Task item:
Present the lines below again, exactly as they stand.

Dataset records:
===
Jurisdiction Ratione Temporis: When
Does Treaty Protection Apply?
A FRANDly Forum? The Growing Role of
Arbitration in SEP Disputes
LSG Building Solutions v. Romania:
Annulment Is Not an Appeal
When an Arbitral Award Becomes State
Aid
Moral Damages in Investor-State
===
Result of the exercise:
Jurisdiction Ratione Temporis: When
Does Treaty Protection Apply?
A FRANDly Forum? The Growing Role of
Arbitration in SEP Disputes
LSG Building Solutions v. Romania:
Annulment Is Not an Appeal
When an Arbitral Award Becomes State
Aid
Moral Damages in Investor-State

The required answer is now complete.